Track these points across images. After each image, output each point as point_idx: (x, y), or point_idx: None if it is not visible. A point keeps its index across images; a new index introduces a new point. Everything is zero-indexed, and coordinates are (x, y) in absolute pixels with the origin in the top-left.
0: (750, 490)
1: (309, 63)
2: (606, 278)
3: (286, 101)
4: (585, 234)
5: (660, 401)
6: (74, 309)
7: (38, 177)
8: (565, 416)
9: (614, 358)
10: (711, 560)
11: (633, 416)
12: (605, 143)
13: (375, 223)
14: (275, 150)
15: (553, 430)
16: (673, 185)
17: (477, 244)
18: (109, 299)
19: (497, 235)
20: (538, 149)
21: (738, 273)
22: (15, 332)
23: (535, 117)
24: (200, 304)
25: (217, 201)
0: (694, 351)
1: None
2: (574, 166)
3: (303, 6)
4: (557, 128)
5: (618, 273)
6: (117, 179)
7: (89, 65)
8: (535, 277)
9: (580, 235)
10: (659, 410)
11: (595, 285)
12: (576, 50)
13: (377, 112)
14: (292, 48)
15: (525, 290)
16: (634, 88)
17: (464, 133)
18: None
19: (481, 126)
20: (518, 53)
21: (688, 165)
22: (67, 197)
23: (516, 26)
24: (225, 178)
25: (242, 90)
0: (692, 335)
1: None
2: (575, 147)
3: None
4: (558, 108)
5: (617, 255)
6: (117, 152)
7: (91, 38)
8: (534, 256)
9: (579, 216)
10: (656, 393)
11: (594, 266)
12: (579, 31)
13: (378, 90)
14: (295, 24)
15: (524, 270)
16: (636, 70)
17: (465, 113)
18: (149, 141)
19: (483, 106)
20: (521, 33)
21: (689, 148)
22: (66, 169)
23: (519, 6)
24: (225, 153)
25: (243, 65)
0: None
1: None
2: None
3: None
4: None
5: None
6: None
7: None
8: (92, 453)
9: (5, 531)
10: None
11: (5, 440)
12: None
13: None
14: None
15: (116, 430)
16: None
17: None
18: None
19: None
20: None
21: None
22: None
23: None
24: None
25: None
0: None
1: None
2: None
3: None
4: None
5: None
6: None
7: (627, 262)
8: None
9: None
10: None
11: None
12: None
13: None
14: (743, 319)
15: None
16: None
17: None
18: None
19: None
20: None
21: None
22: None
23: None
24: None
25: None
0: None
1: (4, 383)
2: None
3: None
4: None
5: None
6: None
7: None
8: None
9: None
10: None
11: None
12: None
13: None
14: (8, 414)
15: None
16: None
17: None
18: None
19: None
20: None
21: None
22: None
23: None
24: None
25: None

══════════

Can you write out the lines from the first one through the line holding "10: (711, 560)", inclusive, replacing "top-left" with "upper-left" and leaving everything else unchanged?

Output:
Track these points across images. After each image, output each point as point_idx: (x, y), or point_idx: None if it is not visible. A point keeps its index across images; a new index introduces a new point. Everything is zero-indexed, and coordinates are (x, y) in absolute pixels with the origin in the upper-left.
0: (750, 490)
1: (309, 63)
2: (606, 278)
3: (286, 101)
4: (585, 234)
5: (660, 401)
6: (74, 309)
7: (38, 177)
8: (565, 416)
9: (614, 358)
10: (711, 560)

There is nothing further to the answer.